Realiza differentiated between the tele-stroke program, which will be available 24 hours a day, seven days a week for patients who present with stroke symptoms, and the tele-neurology program.
Tele-neurology is also available at EGRMC from the Access Physicians neurologists, using the same two carts and connections. But tele-neurology, as distinguished from stroke diagnosis and treatment, will be limited to 8 a.m.-5 p.m., also seven days a week.
Examples of patients who might use that less-urgent service include those experiencing migraines or vision problems that may have neurologic causes, Realiza said.
Two Statesboro-based neurologists, Dr. Kashyap Patel and Dr. Michael Taormina, are affiliated with East Georgia Regional Medical Center, and hospital officials emphasized that the tele-stroke and tele-neurology program will not replace them.
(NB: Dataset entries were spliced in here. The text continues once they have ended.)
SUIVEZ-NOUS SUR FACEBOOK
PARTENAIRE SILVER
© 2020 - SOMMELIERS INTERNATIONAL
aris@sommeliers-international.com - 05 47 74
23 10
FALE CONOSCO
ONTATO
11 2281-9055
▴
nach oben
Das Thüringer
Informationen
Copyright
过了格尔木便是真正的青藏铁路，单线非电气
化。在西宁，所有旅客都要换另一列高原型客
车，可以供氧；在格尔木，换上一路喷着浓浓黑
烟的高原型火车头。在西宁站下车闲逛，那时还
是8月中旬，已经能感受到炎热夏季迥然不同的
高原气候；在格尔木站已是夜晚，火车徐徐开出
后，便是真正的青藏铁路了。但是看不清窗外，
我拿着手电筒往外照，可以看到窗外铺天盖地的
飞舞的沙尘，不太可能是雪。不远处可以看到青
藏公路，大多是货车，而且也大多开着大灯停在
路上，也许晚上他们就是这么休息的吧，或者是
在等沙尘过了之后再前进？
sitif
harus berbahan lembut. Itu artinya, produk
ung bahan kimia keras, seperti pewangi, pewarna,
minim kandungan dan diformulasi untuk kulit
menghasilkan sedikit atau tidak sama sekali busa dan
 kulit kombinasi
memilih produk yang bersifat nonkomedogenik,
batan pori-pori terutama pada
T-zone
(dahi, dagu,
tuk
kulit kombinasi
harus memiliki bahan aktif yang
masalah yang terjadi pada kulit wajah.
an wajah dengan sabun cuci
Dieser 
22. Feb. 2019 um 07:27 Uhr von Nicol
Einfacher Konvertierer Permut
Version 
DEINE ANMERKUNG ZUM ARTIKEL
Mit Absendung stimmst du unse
“They both own their own practices here in town, and we love them,” Realiza said. “However, they still have to run their practice, so if a patient comes in and it’s an emergency, they’re forced to break away from patients at their office as they respond to emergencies here, which isn’t the ideal situation.”
“The tele-neurology just makes it immediate,” Dr. Alan Scott, EGRMC’s chief of staff and medical director of its emergency department, said a few minutes later. “You have a doctor there 24-seven, and it’s hard to keep a doctor from their office here in the hospital. So we support our local physicians very much, but it just gives us an added resource for when you need that neurology person immediately.”
Seeks to be Stroke Center
Realiza is not a doctor but holds master’s degrees in both business administration and healthcare administration. He previously worked in the hospital as a cardiac ultrasound technician but became its full-time chest pain and stroke coordinator in November 2018.
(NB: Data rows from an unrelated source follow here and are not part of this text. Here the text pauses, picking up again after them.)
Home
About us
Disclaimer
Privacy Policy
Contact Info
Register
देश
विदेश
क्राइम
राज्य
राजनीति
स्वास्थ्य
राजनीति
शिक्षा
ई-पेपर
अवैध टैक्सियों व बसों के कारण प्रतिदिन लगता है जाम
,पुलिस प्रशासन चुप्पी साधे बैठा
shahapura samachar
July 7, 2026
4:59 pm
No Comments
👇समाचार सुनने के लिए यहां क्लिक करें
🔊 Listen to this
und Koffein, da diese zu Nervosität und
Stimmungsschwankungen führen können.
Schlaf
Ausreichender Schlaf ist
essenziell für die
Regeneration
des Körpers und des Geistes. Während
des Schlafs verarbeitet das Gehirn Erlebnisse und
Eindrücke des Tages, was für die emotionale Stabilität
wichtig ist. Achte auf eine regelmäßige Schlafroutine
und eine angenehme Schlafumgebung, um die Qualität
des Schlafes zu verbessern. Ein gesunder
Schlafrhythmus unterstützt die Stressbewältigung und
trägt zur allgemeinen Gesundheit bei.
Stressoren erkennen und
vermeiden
He helped guide EGRMC’s successful effort to become an Accredited Chest Pain Center. The American College of Cardiology awarded that status last August.
Now the hospital is working toward Primary Stroke Center certification from the Joint Commission.
Realiza is also starting a stroke support group. Just one family caregiver of a stroke patient attended the first announced meeting last Tuesday evening. Realiza hopes for more patients and caregivers at the next session, slated for 5:30-6:30 p.m. March 17. The group will meet on the third Tuesday of alternating months in the hospital’s education room, near the cafeteria.
Stroke a leading killer
He advises calling 911 immediately if you see or experience one or more signs of a stroke: sudden numbness or weakness of the face, arm or leg, especially on one side of the body; sudden confusion, trouble speaking or understanding; sudden trouble seeing in one or both eyes; sudden trouble walking, dizziness or loss of balance; or sudden severe headache with no known cause.
Stroke is the fifth leading cause of death in the United States, accounting for about one in 20 deaths, according to the Centers for Disease Control and Prevention.
With 43.5 stroke deaths per 100,000 people as of 2017, Georgia has the eighth highest stroke death rate among the 50 states, according to the National Center for Health Statistics. In 2017, the nationwide average was 37.6 deaths from stroke per 100,000 people The Southeast as a region has the highest rates of stroke mortality, as shown on the CDC website at www.cdc.gov; search “stroke maps.”